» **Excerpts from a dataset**
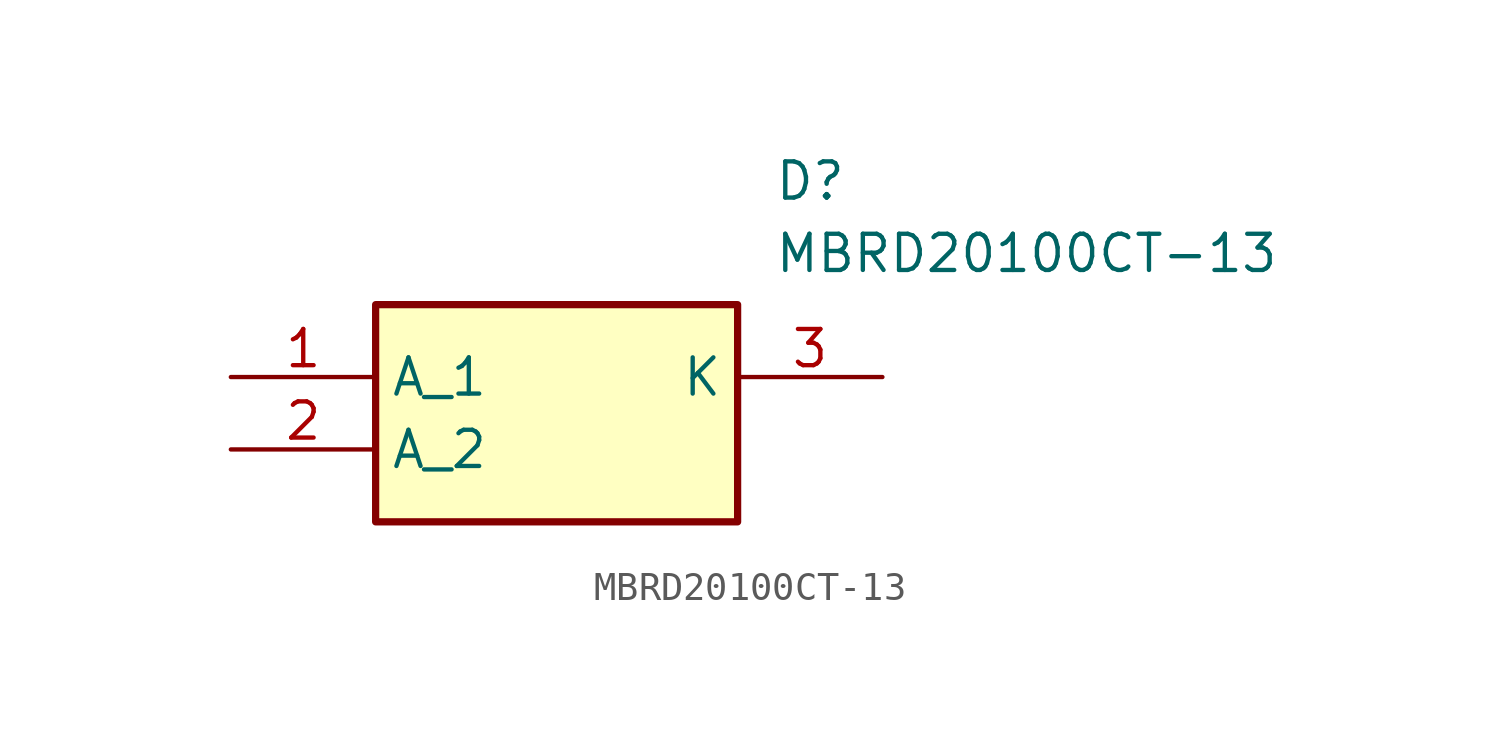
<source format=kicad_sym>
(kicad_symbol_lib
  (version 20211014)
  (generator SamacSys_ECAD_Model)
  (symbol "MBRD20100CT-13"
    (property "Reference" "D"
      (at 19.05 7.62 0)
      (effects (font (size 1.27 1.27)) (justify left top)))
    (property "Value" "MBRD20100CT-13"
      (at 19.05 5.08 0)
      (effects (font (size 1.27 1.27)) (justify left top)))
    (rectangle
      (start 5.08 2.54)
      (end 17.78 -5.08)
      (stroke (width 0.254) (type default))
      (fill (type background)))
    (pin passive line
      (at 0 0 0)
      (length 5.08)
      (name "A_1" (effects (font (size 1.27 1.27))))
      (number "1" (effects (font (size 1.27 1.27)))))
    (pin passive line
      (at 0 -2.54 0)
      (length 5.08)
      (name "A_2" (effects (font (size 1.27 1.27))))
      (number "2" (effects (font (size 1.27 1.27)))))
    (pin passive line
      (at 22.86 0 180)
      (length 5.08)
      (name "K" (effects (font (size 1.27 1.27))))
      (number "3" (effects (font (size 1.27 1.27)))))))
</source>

» **About this exercise**
Could you print all of the entries above exactly as written, minus the pictures?

» **Your solution**
<source format=kicad_sym>
(kicad_symbol_lib
  (version 20211014)
  (generator SamacSys_ECAD_Model)
  (symbol "MBRD20100CT-13"
    (property "Reference" "D"
      (at 19.05 7.62 0)
      (effects (font (size 1.27 1.27)) (justify left top)))
    (property "Value" "MBRD20100CT-13"
      (at 19.05 5.08 0)
      (effects (font (size 1.27 1.27)) (justify left top)))
    (rectangle
      (start 5.08 2.54)
      (end 17.78 -5.08)
      (stroke (width 0.254) (type default))
      (fill (type background)))
    (pin passive line
      (at 0 0 0)
      (length 5.08)
      (name "A_1" (effects (font (size 1.27 1.27))))
      (number "1" (effects (font (size 1.27 1.27)))))
    (pin passive line
      (at 0 -2.54 0)
      (length 5.08)
      (name "A_2" (effects (font (size 1.27 1.27))))
      (number "2" (effects (font (size 1.27 1.27)))))
    (pin passive line
      (at 22.86 0 180)
      (length 5.08)
      (name "K" (effects (font (size 1.27 1.27))))
      (number "3" (effects (font (size 1.27 1.27)))))))
</source>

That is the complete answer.